GLASSELL PARK — Supporters and opponents of “road diets” are making their voices heard after work began on reducing the number of traffic lanes on Fletcher Drive in an effort to improve safety, according to NBC 4.
The road diet will cut the number of traffic lanes for motor vehicles from four to two (one in each direction) for much of Fletcher north of San Fernando Road. The extra space will be used to create bike lanes and a landscaped median as part of a several safety and “traffic calming” measures (see the list below).
Officials say the main purpose of the project is to improve safety for pedestrians, especially for the students walking to and from Irving Middle School and Fletcher Drive Elementary, in part by slowing speeding traffic.
But even those who want a safer environment for students said the project has already caused more congestion after restriping reduced the number of traffic lanes. “It’s worse than before,” one Fletcher Drive Elementary parent told NBC 4.
Kelly Hargraves said what’s happening on Fletcher reminds her of what happened to Rowena Avenue in Silver Lake, where a road diet is credited with improving safety but also blamed for worsening traffic congestion.
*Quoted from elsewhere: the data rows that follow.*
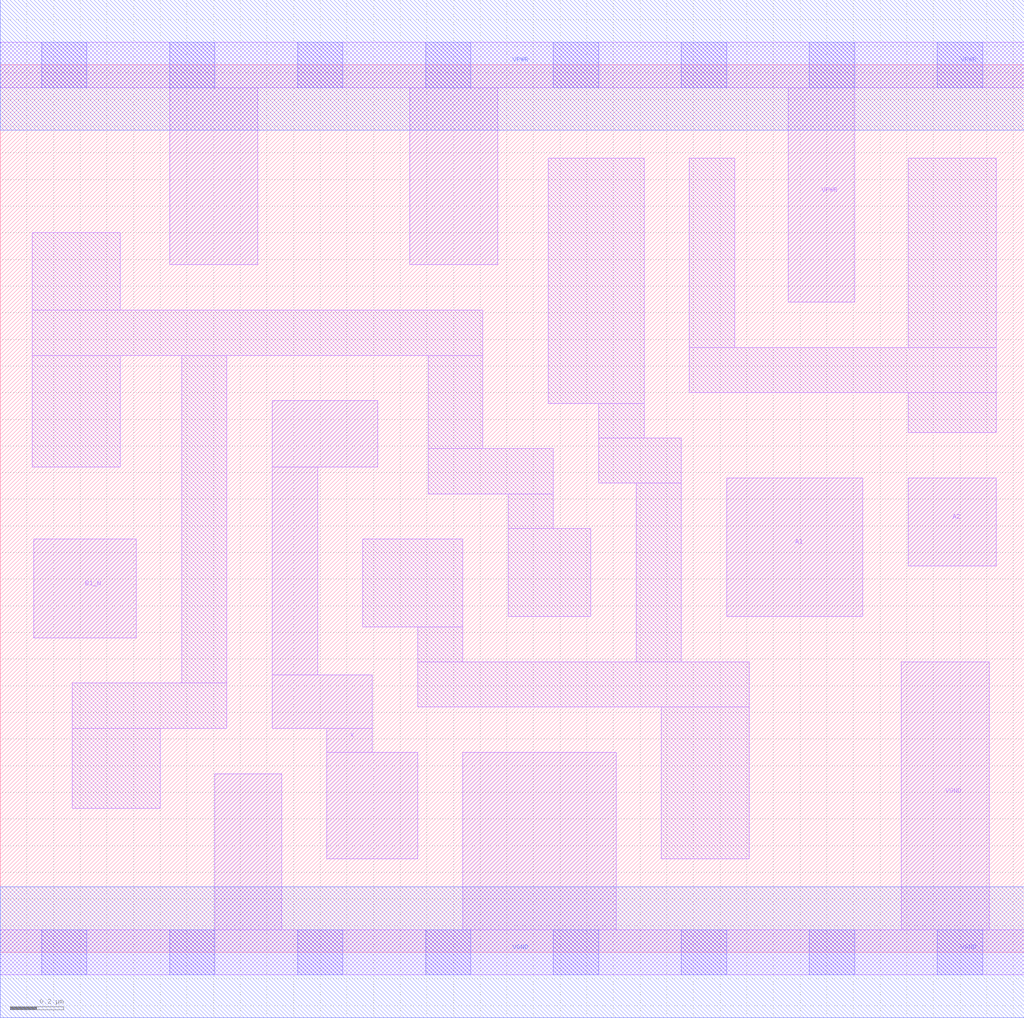
<source format=lef>
# Copyright 2020 The SkyWater PDK Authors
#
# Licensed under the Apache License, Version 2.0 (the "License");
# you may not use this file except in compliance with the License.
# You may obtain a copy of the License at
#
#     https://www.apache.org/licenses/LICENSE-2.0
#
# Unless required by applicable law or agreed to in writing, software
# distributed under the License is distributed on an "AS IS" BASIS,
# WITHOUT WARRANTIES OR CONDITIONS OF ANY KIND, either express or implied.
# See the License for the specific language governing permissions and
# limitations under the License.
#
# SPDX-License-Identifier: Apache-2.0

VERSION 5.7 ;
  NAMESCASESENSITIVE ON ;
  NOWIREEXTENSIONATPIN ON ;
  DIVIDERCHAR "/" ;
  BUSBITCHARS "[]" ;
UNITS
  DATABASE MICRONS 200 ;
END UNITS
MACRO sky130_fd_sc_ls__a21bo_2
  CLASS CORE ;
  SOURCE USER ;
  FOREIGN sky130_fd_sc_ls__a21bo_2 ;
  ORIGIN  0.000000  0.000000 ;
  SIZE  3.840000 BY  3.330000 ;
  SYMMETRY X Y ;
  SITE unit ;
  PIN A1
    ANTENNAGATEAREA  0.261000 ;
    DIRECTION INPUT ;
    USE SIGNAL ;
    PORT
      LAYER li1 ;
        RECT 2.725000 1.260000 3.235000 1.780000 ;
    END
  END A1
  PIN A2
    ANTENNAGATEAREA  0.261000 ;
    DIRECTION INPUT ;
    USE SIGNAL ;
    PORT
      LAYER li1 ;
        RECT 3.405000 1.450000 3.735000 1.780000 ;
    END
  END A2
  PIN B1_N
    ANTENNAGATEAREA  0.208500 ;
    DIRECTION INPUT ;
    USE SIGNAL ;
    PORT
      LAYER li1 ;
        RECT 0.125000 1.180000 0.510000 1.550000 ;
    END
  END B1_N
  PIN X
    ANTENNADIFFAREA  0.543200 ;
    DIRECTION OUTPUT ;
    USE SIGNAL ;
    PORT
      LAYER li1 ;
        RECT 1.020000 0.840000 1.395000 1.040000 ;
        RECT 1.020000 1.040000 1.190000 1.820000 ;
        RECT 1.020000 1.820000 1.415000 2.070000 ;
        RECT 1.225000 0.350000 1.565000 0.750000 ;
        RECT 1.225000 0.750000 1.395000 0.840000 ;
    END
  END X
  PIN VGND
    DIRECTION INOUT ;
    SHAPE ABUTMENT ;
    USE GROUND ;
    PORT
      LAYER li1 ;
        RECT 0.000000 -0.085000 3.840000 0.085000 ;
        RECT 0.805000  0.085000 1.055000 0.670000 ;
        RECT 1.735000  0.085000 2.310000 0.750000 ;
        RECT 3.380000  0.085000 3.710000 1.090000 ;
      LAYER mcon ;
        RECT 0.155000 -0.085000 0.325000 0.085000 ;
        RECT 0.635000 -0.085000 0.805000 0.085000 ;
        RECT 1.115000 -0.085000 1.285000 0.085000 ;
        RECT 1.595000 -0.085000 1.765000 0.085000 ;
        RECT 2.075000 -0.085000 2.245000 0.085000 ;
        RECT 2.555000 -0.085000 2.725000 0.085000 ;
        RECT 3.035000 -0.085000 3.205000 0.085000 ;
        RECT 3.515000 -0.085000 3.685000 0.085000 ;
      LAYER met1 ;
        RECT 0.000000 -0.245000 3.840000 0.245000 ;
    END
  END VGND
  PIN VPWR
    DIRECTION INOUT ;
    SHAPE ABUTMENT ;
    USE POWER ;
    PORT
      LAYER li1 ;
        RECT 0.000000 3.245000 3.840000 3.415000 ;
        RECT 0.635000 2.580000 0.965000 3.245000 ;
        RECT 1.535000 2.580000 1.865000 3.245000 ;
        RECT 2.955000 2.440000 3.205000 3.245000 ;
      LAYER mcon ;
        RECT 0.155000 3.245000 0.325000 3.415000 ;
        RECT 0.635000 3.245000 0.805000 3.415000 ;
        RECT 1.115000 3.245000 1.285000 3.415000 ;
        RECT 1.595000 3.245000 1.765000 3.415000 ;
        RECT 2.075000 3.245000 2.245000 3.415000 ;
        RECT 2.555000 3.245000 2.725000 3.415000 ;
        RECT 3.035000 3.245000 3.205000 3.415000 ;
        RECT 3.515000 3.245000 3.685000 3.415000 ;
      LAYER met1 ;
        RECT 0.000000 3.085000 3.840000 3.575000 ;
    END
  END VPWR
  OBS
    LAYER li1 ;
      RECT 0.120000 1.820000 0.450000 2.240000 ;
      RECT 0.120000 2.240000 1.810000 2.410000 ;
      RECT 0.120000 2.410000 0.450000 2.700000 ;
      RECT 0.270000 0.540000 0.600000 0.840000 ;
      RECT 0.270000 0.840000 0.850000 1.010000 ;
      RECT 0.680000 1.010000 0.850000 2.240000 ;
      RECT 1.360000 1.220000 1.735000 1.550000 ;
      RECT 1.565000 0.920000 2.810000 1.090000 ;
      RECT 1.565000 1.090000 1.735000 1.220000 ;
      RECT 1.605000 1.720000 2.075000 1.890000 ;
      RECT 1.605000 1.890000 1.810000 2.240000 ;
      RECT 1.905000 1.260000 2.215000 1.590000 ;
      RECT 1.905000 1.590000 2.075000 1.720000 ;
      RECT 2.055000 2.060000 2.415000 2.980000 ;
      RECT 2.245000 1.760000 2.555000 1.930000 ;
      RECT 2.245000 1.930000 2.415000 2.060000 ;
      RECT 2.385000 1.090000 2.555000 1.760000 ;
      RECT 2.480000 0.350000 2.810000 0.920000 ;
      RECT 2.585000 2.100000 3.735000 2.270000 ;
      RECT 2.585000 2.270000 2.755000 2.980000 ;
      RECT 3.405000 1.950000 3.735000 2.100000 ;
      RECT 3.405000 2.270000 3.735000 2.980000 ;
  END
END sky130_fd_sc_ls__a21bo_2

</source>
NBC 4 said she moved out of Silver Lake because of the Rowena road diet. She told NBC 4:
“I think I had a little bit of road-diet refuge post-traumatic stress syndrome because I lived through the Silver Lake one.”
A newsletter from Council District 13 said the project will include:
- Two lanes of traffic (one in each direction)
- Two bike lanes (one in each direction)
- Two landscaped medians
- The majority of parking on both sides of Fletcher will be kept
- Sidewalk rehabilitation and curb repair
- Installation of 19 access ramps
- Left turn lane at Estara Avenue leading into the schools and surrounding community.
The project is expected to be completed this fall.